1. There has been a huge boom of feminist dystopian novels in the last few years. How does The Water Cure fit into the conversation surrounding these titles and in the culture at large right now?
2. The narrative perspective shifts throughout the novel. Sometimes we hear Lia’s voice, sometimes Grace’s, and sometimes the three sisters collectively. How do the multiple points of view affect your reading experience?
3. From the ocean they live on, to the backyard pool, to their bathtub, the girls are constantly surrounded by water. How does water function as a symbol within the novel?
4. “We hold hands very tightly, so we can blur where the I ends and the sister begins.” The concept of sisterhood is important in The Water Cure, but it’s complicated. How does The Water Cure define a sister? What obligations come along with that role?

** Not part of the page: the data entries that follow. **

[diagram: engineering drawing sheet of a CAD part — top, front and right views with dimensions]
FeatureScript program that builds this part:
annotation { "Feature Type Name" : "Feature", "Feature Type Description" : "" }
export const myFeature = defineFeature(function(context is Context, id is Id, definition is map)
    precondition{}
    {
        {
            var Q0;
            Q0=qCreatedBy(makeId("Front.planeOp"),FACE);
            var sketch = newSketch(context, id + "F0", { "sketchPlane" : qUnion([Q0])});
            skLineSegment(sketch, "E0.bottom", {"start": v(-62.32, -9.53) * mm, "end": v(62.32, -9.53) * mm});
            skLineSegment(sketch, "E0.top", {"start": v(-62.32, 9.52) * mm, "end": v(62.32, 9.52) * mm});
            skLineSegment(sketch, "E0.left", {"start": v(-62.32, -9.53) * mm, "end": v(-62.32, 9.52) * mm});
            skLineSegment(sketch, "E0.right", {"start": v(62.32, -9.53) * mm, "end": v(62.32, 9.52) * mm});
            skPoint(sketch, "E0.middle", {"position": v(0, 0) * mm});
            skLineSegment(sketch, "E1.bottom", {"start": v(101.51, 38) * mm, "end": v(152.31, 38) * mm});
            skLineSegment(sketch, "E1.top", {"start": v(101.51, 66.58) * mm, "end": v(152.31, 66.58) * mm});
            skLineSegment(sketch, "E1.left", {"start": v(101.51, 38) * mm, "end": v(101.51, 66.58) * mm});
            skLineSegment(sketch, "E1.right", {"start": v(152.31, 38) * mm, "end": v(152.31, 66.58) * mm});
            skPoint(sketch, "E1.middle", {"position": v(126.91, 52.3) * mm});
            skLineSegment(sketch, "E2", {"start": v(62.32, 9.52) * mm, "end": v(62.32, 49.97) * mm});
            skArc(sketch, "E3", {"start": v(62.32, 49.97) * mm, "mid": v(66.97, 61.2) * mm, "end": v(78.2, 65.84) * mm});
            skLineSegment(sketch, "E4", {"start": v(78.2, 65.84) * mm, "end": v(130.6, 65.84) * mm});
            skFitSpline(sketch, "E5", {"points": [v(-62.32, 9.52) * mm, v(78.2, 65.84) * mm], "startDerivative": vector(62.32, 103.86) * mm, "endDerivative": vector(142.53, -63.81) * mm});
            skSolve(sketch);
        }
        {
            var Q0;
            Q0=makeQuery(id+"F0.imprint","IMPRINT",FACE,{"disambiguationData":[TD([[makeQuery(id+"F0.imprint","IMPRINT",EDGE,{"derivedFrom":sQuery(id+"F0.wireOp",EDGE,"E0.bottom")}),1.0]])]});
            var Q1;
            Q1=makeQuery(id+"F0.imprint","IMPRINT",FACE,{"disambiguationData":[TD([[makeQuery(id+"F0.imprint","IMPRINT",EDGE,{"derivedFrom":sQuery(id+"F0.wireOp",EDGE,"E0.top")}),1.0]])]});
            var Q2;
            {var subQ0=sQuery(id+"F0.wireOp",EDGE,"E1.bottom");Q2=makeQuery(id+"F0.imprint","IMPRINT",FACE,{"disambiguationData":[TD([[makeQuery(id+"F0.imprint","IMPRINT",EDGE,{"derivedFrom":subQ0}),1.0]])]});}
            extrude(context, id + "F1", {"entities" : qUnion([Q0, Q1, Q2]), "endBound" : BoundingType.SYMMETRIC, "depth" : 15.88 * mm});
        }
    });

5. The rituals and therapies invented by Mother and King are designed to eradicate emotional responses in their daughters. Why do they want to manage their daughters’ emotions? What effect do their therapies end up having on their daughters?
6. Mother and King cite safety as the reason they keep their daughters isolated from the rest of the world. What does it mean to be safe? Are Lia, Sky, and Grace safe? At what cost?
7. How did your perception of Mother change throughout the course of the novel? In your opinion, how responsible is she for the way the sisters grew up, and how much is King’s fault?
8. It’s not clear what will become of sisters after the novel ends. What do you predict will happen to them?